Gone are the days where doing high intensity, high impact training was the only way to workout. Low impact cardio workouts are one of the best ways to stay in shape while being kind to your mind and body. While high impact cardio and intense weight training is okay for some of your workouts, they shouldn’t be all you focus on in your fitness routine. Low impact cardio is great for everyone and should be in your regular workout rotation for a well-rounded fitness plan. Here are our favourite workouts!
What Are Low Impact Cardio Workouts?
Low impact cardio workouts raise your heart rate while minimizing the impact on your joints. They’re easy on your body and are a great way to stay active without worrying too much about injuries. Low impact is defined as any activity where one foot stays on the ground at all times, like walking or yoga, and also includes workouts like swimming, rowing and cycling. These workouts are perfect whether you exercise regularly or are just getting started with your fitness journey.
Low impact cardio shouldn’t be confused with low intensity workouts. With low impact cardio workouts, you still break a sweat and elevate your heart rate, but the workouts are joint-friendly. As a comparison, high impact cardio workouts include activities like running and burpees, which involve lots of jumping and high impact on your joints. Low impact exercises are still great for cardio conditioning, getting your heart pumping and working hard.
What Are the Benefits of Low Impact Cardio Workouts?
- Burn calories and help maintain a healthy weight
- Reduce your risk of injury
- Improve your flexibility and balance
- Good for your heart
- Gentle on your joints
- Put less stress on your body
- Boost your metabolism
- Boost your mood and energy
- Reduce anxiety and depression
- Help relieve stress
5 Low Impact Cardio Workout Essentials to Invest In
1. Light dumbbells to add to your walks or stationary bike workouts.
2. Ankle weights for walking and stair climbing.
3.Yoga mat for at home yoga and Pilates workouts.
4. Punching bag set for your boxing exercises.
5. Resistance bands to add a challenge to your low impact cardio workouts.
10 Low Impact Cardio Workouts
1. Pilates
Pilates is one of the most popular low impact cardio workouts. It helps you tone up, build lean muscle, and improves your posture and stability. Pilates may not have you working at maximum intensity, but you’re still able to burn a considerable amount of calories and get your heart rate up. It’s a great way to tone up and maintain a healthy weight!
2. Boxing
Boxing is an awesome full body, low impact workout. Thanks to the quick, explosive movements, it works all the major muscles and it’s an amazing way to sculpt your muscles and strengthen your core.

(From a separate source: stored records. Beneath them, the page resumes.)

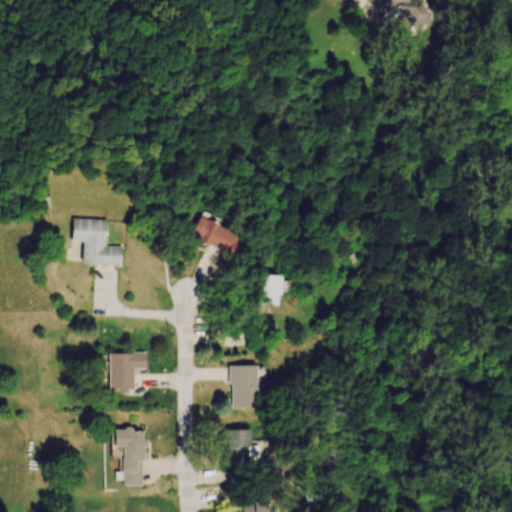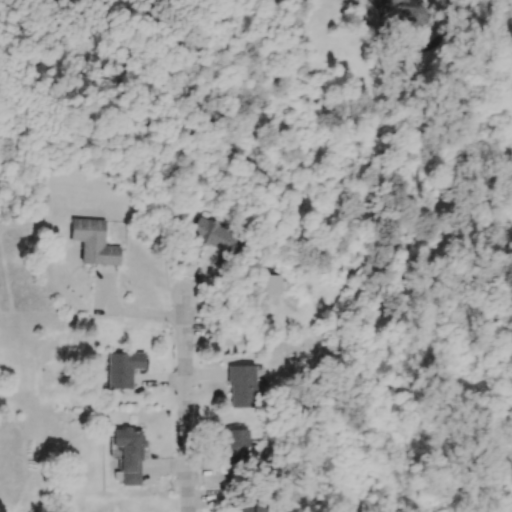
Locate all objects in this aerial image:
building: (404, 12)
building: (215, 238)
building: (96, 245)
building: (270, 292)
building: (125, 372)
building: (244, 390)
road: (185, 403)
building: (243, 451)
building: (131, 457)
building: (249, 501)
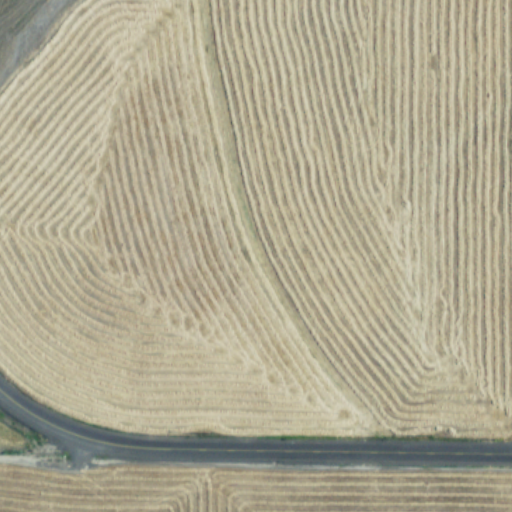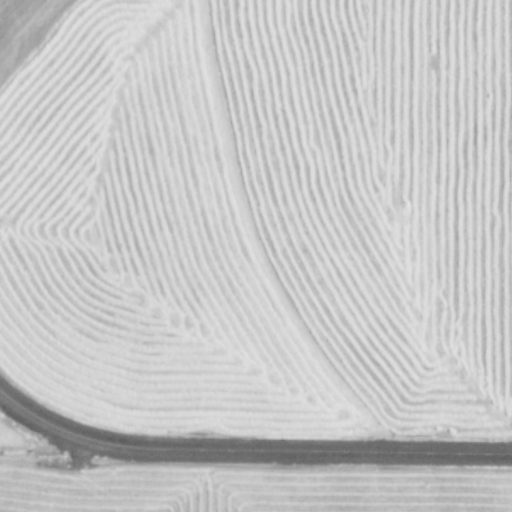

It will definitely get your heart pumping and cardio system revved up and you can do it with or without a punching bag set.
3. Power Yoga
Yoga is another great low impact cardio workout, as long as you keep moving and your heart rate remains elevated throughout your practice. Power yoga, ashtanga or vinyasa yoga will get your heart pumping while building strength, increasing mobility and improving your balance. Yoga is also known for its mental benefits, helping you manage stress and boosting your mood.
4. Cycling
With cycling you can get your heart rate up with virtually no impact on your joints. Whether you use an indoor stationary bike or take your bike for a ride outside, cycling builds strength, burns body fat and decreases stress levels. For more of a cardio workout, try cycling faster or climbing more hills to raise your heart rate.
5. Rowing
Using the rowing machine at the gym works your arms, back, legs and core. It’s a full body, low impact cardio workout that will help you build strength and endurance the more you do it. It’s great for your heart and lungs and is suitable for all fitness levels, too!
6. Walking
Walking is one of the best ways to get some fresh air and get yourself moving. It’s low intensity and low impact cardio, but since you can set the pace, you can build the intensity by walking hills and speeding up your pace. Walking is great for your mental health, increases energy levels and improves your cardio.
7. Swimming and Water Aerobics
If you love to visit your local pool, swimming is an awesome way to get your heart rate up and strengthen muscles throughout your entire body. It also has tons of other benefits like lowering blood pressure and regulating blood sugar. If you’re more of a group fitness person, try a water aerobics class to keep things exciting!
8. Rock Climbing
Rock climbing is having a moment in the fitness space right now and for good reason. It’s one of the most challenging low impact workouts you can do, as it requires a lot of strength and endurance. It’s another full body workout that will help improve your flexibility, burn calories and help with problem solving. Joining a rock climbing gym is also an excellent way to build community and meet like-minded people.
9. Ballroom Dancing
While not all dancing is low impact, ballroom dancing is high cardio and gentle on your body. It helps with balance and coordination and also improves memory and focus. Ballroom dancing is fun and social and will have you breaking a sweat in no time!
10. Stairs or Stair Climber
Climbing stairs is one of the best cardio exercises you can do to burn calories. It lights up your lower body, engages your core like crazy and is easy to do. If you don’t have access to a gym, you can use any staircase.
Low impact cardio is amazing for your body and mind. Incorporate these workouts into your regular routine to reap all the benefits!